In the very same decision of the Supreme Court ( (2002) 3 SCC 676 : (2002) 2 MLJ 115, it has been further held as follows at p. 119 of MLJ: “But there are certain conditions which are required to be fulfilled if a transferee wants to defend or protect his possession under Section 53-A of the Act. The necessary conditions are: (1) there must be a contract to transfer; for consideration of any immovable property; (2) the contract must be in writing, signed by the transferor, or by someone on his behalf; (3) the writing must be in such words from which the terms necessary to construe the transfer can be ascertained; (4) the transferee must in part-performance of the contract take possession of the property, or of any part thereof; (5) the transferee must have done some act in furtherance of the contract; and (6) the transferee must have performed or be willing to perform his part of the contract.” 26. In the light of the dictum, the defendant cannot seek protection under Section 53-A of the Transfer of Property Act.

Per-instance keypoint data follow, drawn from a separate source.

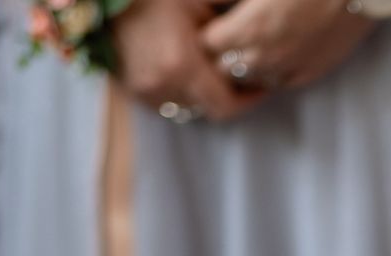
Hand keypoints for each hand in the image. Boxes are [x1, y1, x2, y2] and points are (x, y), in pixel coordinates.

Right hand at [114, 0, 263, 121]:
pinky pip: (164, 102)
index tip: (258, 88)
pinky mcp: (132, 88)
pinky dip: (178, 93)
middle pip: (208, 110)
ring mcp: (146, 89)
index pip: (225, 106)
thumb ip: (223, 26)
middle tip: (238, 82)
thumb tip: (250, 41)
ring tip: (208, 75)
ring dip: (201, 96)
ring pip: (187, 108)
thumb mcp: (194, 2)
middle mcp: (164, 84)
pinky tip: (181, 72)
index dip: (247, 101)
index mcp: (182, 64)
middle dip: (226, 98)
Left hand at [201, 0, 374, 94]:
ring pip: (253, 79)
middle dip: (222, 51)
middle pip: (226, 67)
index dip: (206, 28)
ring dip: (245, 64)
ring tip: (248, 44)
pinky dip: (271, 71)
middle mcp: (267, 55)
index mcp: (250, 28)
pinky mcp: (313, 71)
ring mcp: (291, 67)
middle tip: (225, 31)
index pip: (208, 43)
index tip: (211, 17)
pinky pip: (280, 82)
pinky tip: (274, 53)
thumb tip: (209, 1)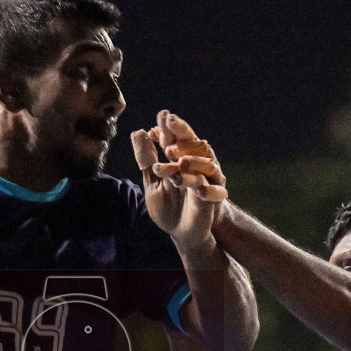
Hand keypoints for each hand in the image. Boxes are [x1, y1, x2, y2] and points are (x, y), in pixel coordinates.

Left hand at [131, 111, 227, 250]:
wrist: (182, 233)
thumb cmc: (169, 206)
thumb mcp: (153, 181)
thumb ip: (147, 159)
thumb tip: (137, 132)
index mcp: (179, 160)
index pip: (174, 139)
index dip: (167, 129)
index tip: (159, 117)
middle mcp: (195, 167)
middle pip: (192, 144)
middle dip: (181, 132)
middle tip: (169, 121)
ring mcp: (206, 181)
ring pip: (204, 166)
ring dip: (191, 161)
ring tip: (176, 158)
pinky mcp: (212, 199)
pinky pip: (213, 192)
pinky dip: (206, 189)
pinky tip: (196, 188)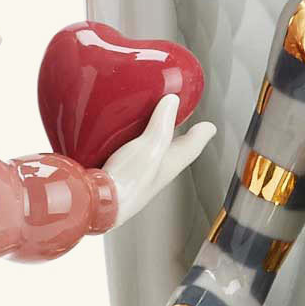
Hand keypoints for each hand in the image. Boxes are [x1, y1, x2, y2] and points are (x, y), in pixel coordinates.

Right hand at [98, 92, 216, 228]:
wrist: (96, 204)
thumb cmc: (126, 183)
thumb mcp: (149, 147)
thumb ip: (161, 124)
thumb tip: (172, 101)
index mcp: (169, 164)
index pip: (192, 147)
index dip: (201, 135)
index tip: (209, 127)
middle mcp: (155, 172)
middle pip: (174, 152)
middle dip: (180, 138)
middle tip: (184, 127)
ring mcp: (137, 176)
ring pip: (152, 155)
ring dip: (155, 141)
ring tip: (152, 128)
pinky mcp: (117, 176)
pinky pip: (130, 158)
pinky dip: (131, 147)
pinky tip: (119, 141)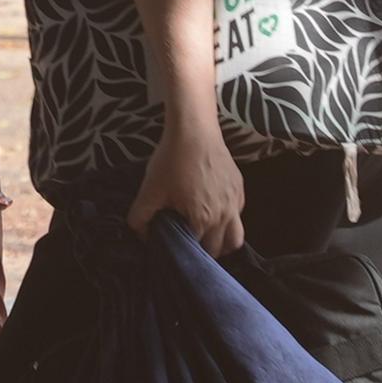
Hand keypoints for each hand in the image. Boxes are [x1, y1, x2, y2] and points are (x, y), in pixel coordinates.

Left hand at [130, 123, 246, 254]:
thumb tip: (142, 236)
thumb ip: (140, 219)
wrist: (194, 131)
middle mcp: (225, 216)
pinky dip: (228, 221)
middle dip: (204, 252)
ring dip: (222, 241)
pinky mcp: (240, 189)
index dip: (182, 251)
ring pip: (236, 237)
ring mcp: (236, 202)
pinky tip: (211, 210)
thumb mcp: (149, 191)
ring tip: (205, 234)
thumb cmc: (171, 161)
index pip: (196, 250)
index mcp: (203, 220)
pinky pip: (238, 215)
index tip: (173, 246)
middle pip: (219, 250)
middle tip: (187, 242)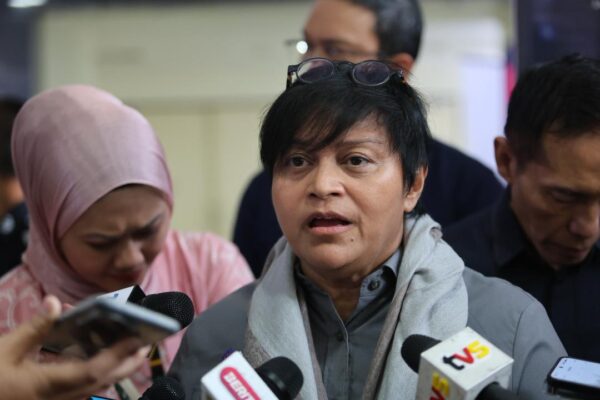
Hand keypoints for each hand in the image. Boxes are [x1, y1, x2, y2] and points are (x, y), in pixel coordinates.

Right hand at [0, 295, 148, 399]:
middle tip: (145, 342)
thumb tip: (55, 303)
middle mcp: (57, 398)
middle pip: (101, 382)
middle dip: (127, 363)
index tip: (138, 339)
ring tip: (129, 348)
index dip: (118, 355)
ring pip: (93, 388)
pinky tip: (97, 359)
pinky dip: (96, 374)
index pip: (93, 371)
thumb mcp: (3, 350)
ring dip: (115, 369)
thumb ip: (33, 328)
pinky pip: (81, 390)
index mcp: (47, 385)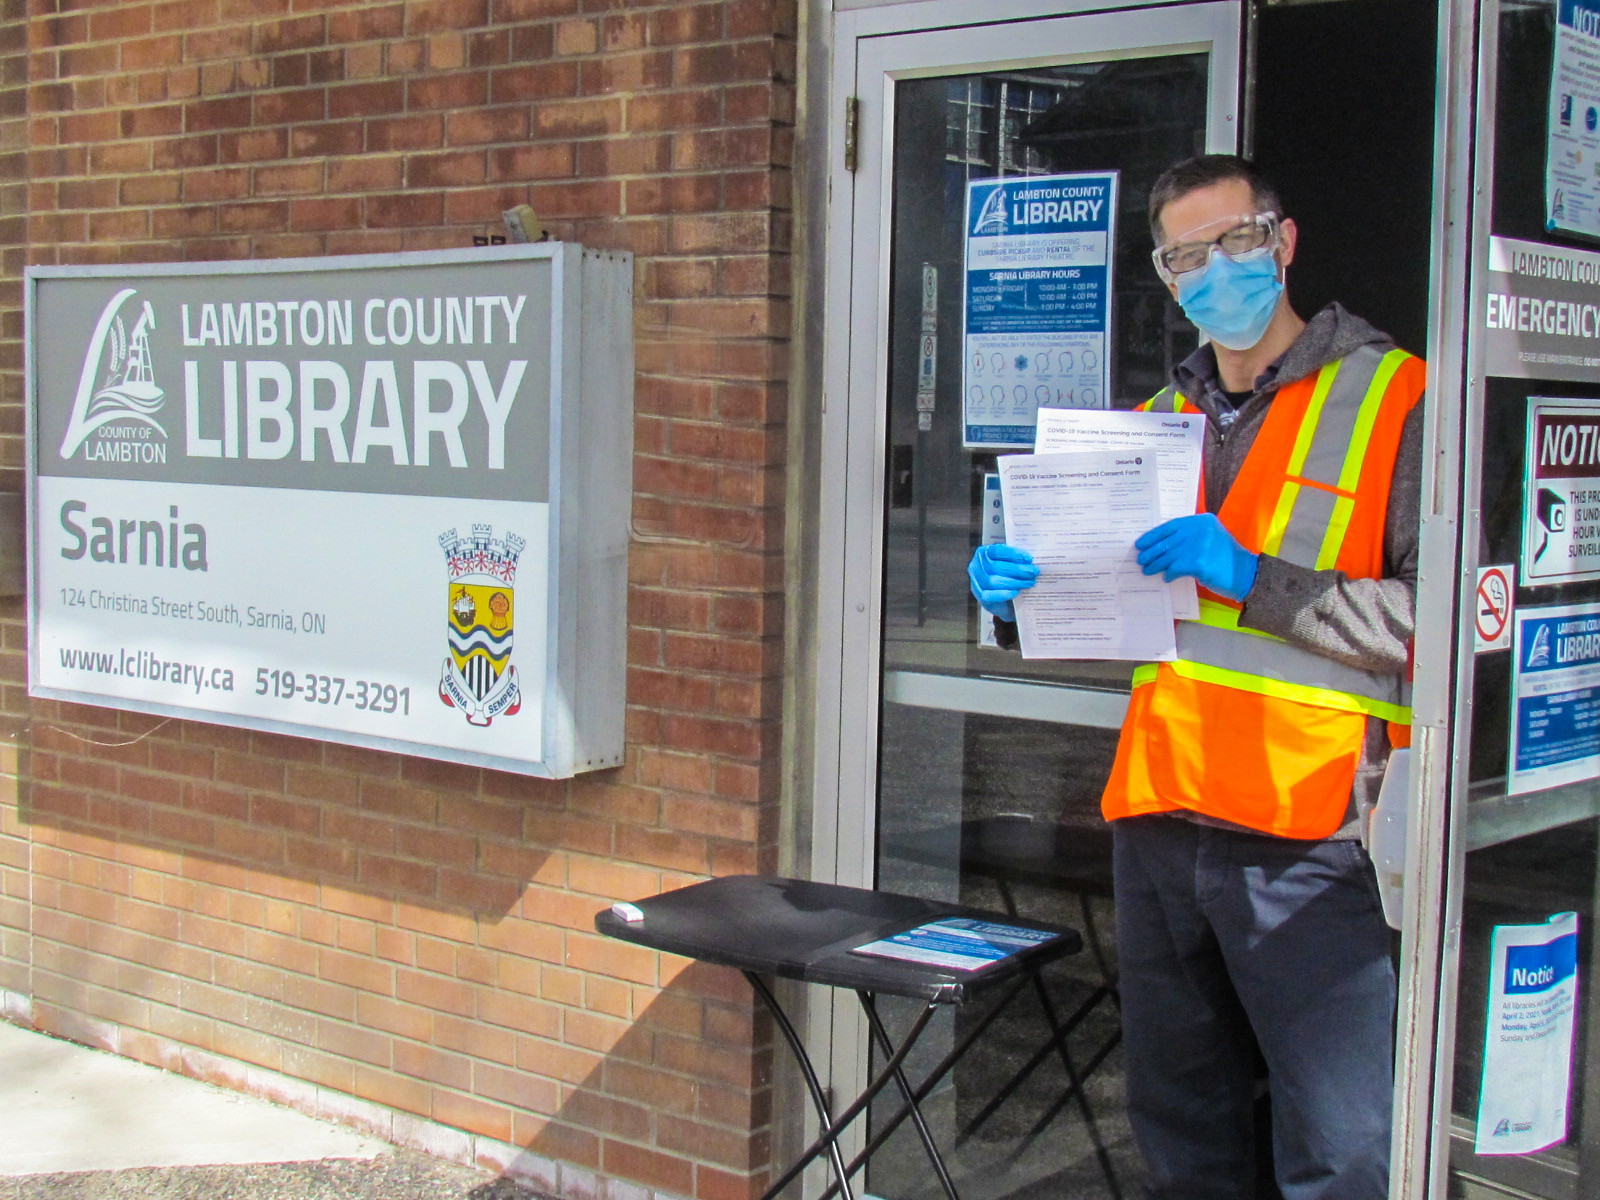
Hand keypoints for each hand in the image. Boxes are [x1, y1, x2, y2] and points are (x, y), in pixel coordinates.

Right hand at [968, 544, 1038, 622]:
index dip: (1013, 554)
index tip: (1029, 558)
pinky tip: (1016, 592)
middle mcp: (976, 566)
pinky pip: (990, 595)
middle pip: (996, 567)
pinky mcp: (980, 596)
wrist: (1004, 597)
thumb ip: (1017, 559)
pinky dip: (1004, 594)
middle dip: (1017, 569)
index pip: (997, 551)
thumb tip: (1029, 559)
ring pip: (993, 581)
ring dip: (1014, 582)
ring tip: (1029, 582)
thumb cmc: (1009, 574)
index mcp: (983, 553)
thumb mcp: (1011, 562)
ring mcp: (976, 582)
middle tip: (1034, 572)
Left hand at [1134, 514, 1258, 601]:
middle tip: (1141, 559)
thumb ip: (1190, 536)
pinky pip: (1175, 569)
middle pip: (1167, 541)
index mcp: (1202, 520)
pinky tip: (1167, 577)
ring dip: (1156, 564)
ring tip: (1148, 570)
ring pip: (1168, 556)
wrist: (1246, 573)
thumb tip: (1160, 544)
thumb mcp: (1210, 538)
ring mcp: (1199, 546)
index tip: (1141, 543)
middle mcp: (1200, 530)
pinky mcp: (1198, 563)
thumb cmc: (1225, 557)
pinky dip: (1169, 574)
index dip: (1153, 535)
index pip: (1170, 526)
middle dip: (1152, 552)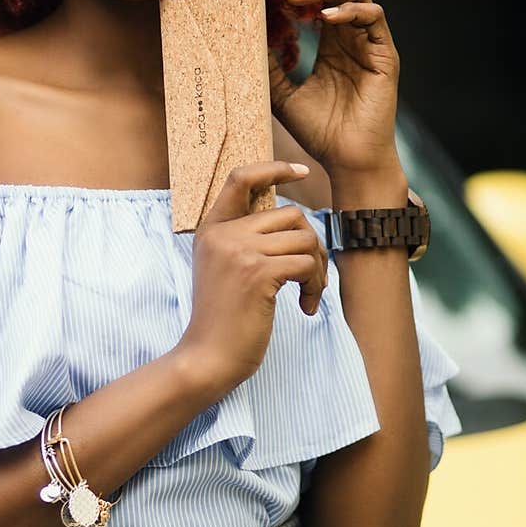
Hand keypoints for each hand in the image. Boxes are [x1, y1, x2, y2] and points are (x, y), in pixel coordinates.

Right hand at [176, 160, 328, 401]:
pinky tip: (305, 307)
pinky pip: (307, 263)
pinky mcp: (259, 273)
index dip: (274, 169)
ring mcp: (240, 251)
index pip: (241, 178)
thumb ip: (245, 242)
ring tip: (308, 294)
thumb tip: (295, 222)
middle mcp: (223, 234)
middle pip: (290, 214)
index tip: (300, 170)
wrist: (207, 357)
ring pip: (305, 239)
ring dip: (318, 269)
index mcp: (211, 229)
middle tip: (311, 276)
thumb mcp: (223, 270)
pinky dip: (315, 286)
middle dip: (311, 244)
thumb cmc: (222, 320)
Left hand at [267, 0, 400, 175]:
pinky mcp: (386, 54)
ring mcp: (371, 43)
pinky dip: (349, 11)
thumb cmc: (319, 133)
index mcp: (333, 43)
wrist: (346, 160)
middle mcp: (353, 37)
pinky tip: (324, 18)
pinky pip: (373, 18)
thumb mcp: (282, 96)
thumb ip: (269, 67)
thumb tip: (244, 39)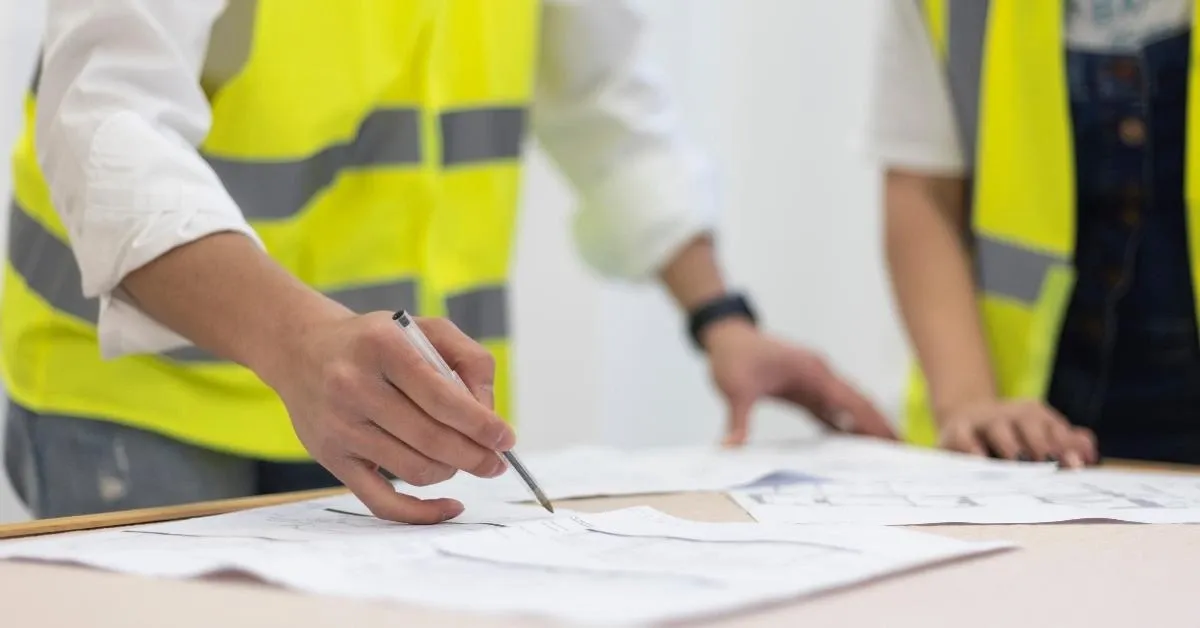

Therefore, it is held that the lower Appellate Court has correctly held that the defendant is not entitled to protection under Section 53-A of Transfer of Property Act and that there was also no suppression of material facts. Both the substantial questions of law formulated by this Court are answered accordingly. 27. In view of the above, the appeal fails and therefore it stands dismissed. The appellant is directed to deliver possession of the suit property to the respondent within three months from the date of judgment. There is no order as to costs.